Please transcribe every entry below exactly as written.

■ TASK DATA
============================================================

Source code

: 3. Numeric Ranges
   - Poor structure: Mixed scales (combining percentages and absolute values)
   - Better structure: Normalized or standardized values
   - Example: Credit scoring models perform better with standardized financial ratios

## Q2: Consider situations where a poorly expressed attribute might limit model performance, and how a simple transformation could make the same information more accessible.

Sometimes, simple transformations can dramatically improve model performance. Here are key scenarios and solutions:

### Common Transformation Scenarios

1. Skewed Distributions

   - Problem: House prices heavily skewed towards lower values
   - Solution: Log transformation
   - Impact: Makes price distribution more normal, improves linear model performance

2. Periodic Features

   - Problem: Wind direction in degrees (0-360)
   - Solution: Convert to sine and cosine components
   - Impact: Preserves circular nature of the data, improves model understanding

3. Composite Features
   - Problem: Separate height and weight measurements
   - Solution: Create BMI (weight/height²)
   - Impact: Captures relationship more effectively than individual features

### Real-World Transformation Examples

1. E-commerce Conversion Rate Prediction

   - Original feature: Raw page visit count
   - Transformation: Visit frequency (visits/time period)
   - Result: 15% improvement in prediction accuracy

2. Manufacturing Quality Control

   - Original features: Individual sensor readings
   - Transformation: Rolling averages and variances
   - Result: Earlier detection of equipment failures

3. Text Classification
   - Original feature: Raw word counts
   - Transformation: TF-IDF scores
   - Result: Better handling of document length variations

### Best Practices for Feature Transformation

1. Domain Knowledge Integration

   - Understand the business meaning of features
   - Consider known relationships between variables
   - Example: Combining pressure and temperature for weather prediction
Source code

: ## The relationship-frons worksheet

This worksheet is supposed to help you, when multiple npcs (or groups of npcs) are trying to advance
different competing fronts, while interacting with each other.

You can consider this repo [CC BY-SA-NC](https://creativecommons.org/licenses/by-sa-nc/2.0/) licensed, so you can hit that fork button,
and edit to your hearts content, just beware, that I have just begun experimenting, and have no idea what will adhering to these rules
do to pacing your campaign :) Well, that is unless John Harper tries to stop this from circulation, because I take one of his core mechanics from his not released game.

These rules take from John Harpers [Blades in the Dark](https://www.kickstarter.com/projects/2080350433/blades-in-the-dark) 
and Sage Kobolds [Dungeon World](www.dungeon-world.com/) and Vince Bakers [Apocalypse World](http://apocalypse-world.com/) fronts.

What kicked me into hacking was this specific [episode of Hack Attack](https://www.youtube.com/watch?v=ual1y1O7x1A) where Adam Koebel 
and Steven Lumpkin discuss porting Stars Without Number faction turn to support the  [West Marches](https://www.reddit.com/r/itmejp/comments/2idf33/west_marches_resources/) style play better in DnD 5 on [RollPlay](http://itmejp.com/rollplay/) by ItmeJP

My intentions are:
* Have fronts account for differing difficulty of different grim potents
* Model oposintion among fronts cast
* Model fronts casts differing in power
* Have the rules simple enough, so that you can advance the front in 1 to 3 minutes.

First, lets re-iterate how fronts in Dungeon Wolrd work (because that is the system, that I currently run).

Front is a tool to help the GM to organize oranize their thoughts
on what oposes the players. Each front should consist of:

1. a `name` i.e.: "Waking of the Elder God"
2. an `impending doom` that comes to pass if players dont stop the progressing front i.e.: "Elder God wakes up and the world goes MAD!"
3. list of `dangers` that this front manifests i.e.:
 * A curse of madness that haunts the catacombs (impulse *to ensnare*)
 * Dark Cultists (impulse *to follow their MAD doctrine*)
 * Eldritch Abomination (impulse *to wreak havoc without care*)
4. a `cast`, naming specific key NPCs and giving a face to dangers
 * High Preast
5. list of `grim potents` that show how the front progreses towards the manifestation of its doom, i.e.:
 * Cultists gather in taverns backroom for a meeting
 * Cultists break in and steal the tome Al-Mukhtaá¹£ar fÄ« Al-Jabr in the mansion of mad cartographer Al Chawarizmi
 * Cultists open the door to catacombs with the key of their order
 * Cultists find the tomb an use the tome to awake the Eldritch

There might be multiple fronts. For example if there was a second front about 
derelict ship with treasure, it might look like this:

============================================================

■ RESPONSE AREA
Source code

: 3. Numeric Ranges
   - Poor structure: Mixed scales (combining percentages and absolute values)
   - Better structure: Normalized or standardized values
   - Example: Credit scoring models perform better with standardized financial ratios

## Q2: Consider situations where a poorly expressed attribute might limit model performance, and how a simple transformation could make the same information more accessible.

Sometimes, simple transformations can dramatically improve model performance. Here are key scenarios and solutions:

### Common Transformation Scenarios

1. Skewed Distributions

   - Problem: House prices heavily skewed towards lower values
   - Solution: Log transformation
   - Impact: Makes price distribution more normal, improves linear model performance

2. Periodic Features

   - Problem: Wind direction in degrees (0-360)
   - Solution: Convert to sine and cosine components
   - Impact: Preserves circular nature of the data, improves model understanding

3. Composite Features
   - Problem: Separate height and weight measurements
   - Solution: Create BMI (weight/height²)
   - Impact: Captures relationship more effectively than individual features

### Real-World Transformation Examples

1. E-commerce Conversion Rate Prediction

   - Original feature: Raw page visit count
   - Transformation: Visit frequency (visits/time period)
   - Result: 15% improvement in prediction accuracy

2. Manufacturing Quality Control

   - Original features: Individual sensor readings
   - Transformation: Rolling averages and variances
   - Result: Earlier detection of equipment failures

3. Text Classification
   - Original feature: Raw word counts
   - Transformation: TF-IDF scores
   - Result: Better handling of document length variations

### Best Practices for Feature Transformation

1. Domain Knowledge Integration

   - Understand the business meaning of features
   - Consider known relationships between variables
   - Example: Combining pressure and temperature for weather prediction
Source code

: ## The relationship-frons worksheet

This worksheet is supposed to help you, when multiple npcs (or groups of npcs) are trying to advance
different competing fronts, while interacting with each other.

You can consider this repo [CC BY-SA-NC](https://creativecommons.org/licenses/by-sa-nc/2.0/) licensed, so you can hit that fork button,
and edit to your hearts content, just beware, that I have just begun experimenting, and have no idea what will adhering to these rules
do to pacing your campaign :) Well, that is unless John Harper tries to stop this from circulation, because I take one of his core mechanics from his not released game.

These rules take from John Harpers [Blades in the Dark](https://www.kickstarter.com/projects/2080350433/blades-in-the-dark) 
and Sage Kobolds [Dungeon World](www.dungeon-world.com/) and Vince Bakers [Apocalypse World](http://apocalypse-world.com/) fronts.

What kicked me into hacking was this specific [episode of Hack Attack](https://www.youtube.com/watch?v=ual1y1O7x1A) where Adam Koebel 
and Steven Lumpkin discuss porting Stars Without Number faction turn to support the  [West Marches](https://www.reddit.com/r/itmejp/comments/2idf33/west_marches_resources/) style play better in DnD 5 on [RollPlay](http://itmejp.com/rollplay/) by ItmeJP

My intentions are:
* Have fronts account for differing difficulty of different grim potents
* Model oposintion among fronts cast
* Model fronts casts differing in power
* Have the rules simple enough, so that you can advance the front in 1 to 3 minutes.

First, lets re-iterate how fronts in Dungeon Wolrd work (because that is the system, that I currently run).

Front is a tool to help the GM to organize oranize their thoughts
on what oposes the players. Each front should consist of:

1. a `name` i.e.: "Waking of the Elder God"
2. an `impending doom` that comes to pass if players dont stop the progressing front i.e.: "Elder God wakes up and the world goes MAD!"
3. list of `dangers` that this front manifests i.e.:
 * A curse of madness that haunts the catacombs (impulse *to ensnare*)
 * Dark Cultists (impulse *to follow their MAD doctrine*)
 * Eldritch Abomination (impulse *to wreak havoc without care*)
4. a `cast`, naming specific key NPCs and giving a face to dangers
 * High Preast
5. list of `grim potents` that show how the front progreses towards the manifestation of its doom, i.e.:
 * Cultists gather in taverns backroom for a meeting
 * Cultists break in and steal the tome Al-Mukhtaá¹£ar fÄ« Al-Jabr in the mansion of mad cartographer Al Chawarizmi
 * Cultists open the door to catacombs with the key of their order
 * Cultists find the tomb an use the tome to awake the Eldritch

There might be multiple fronts. For example if there was a second front about 
derelict ship with treasure, it might look like this:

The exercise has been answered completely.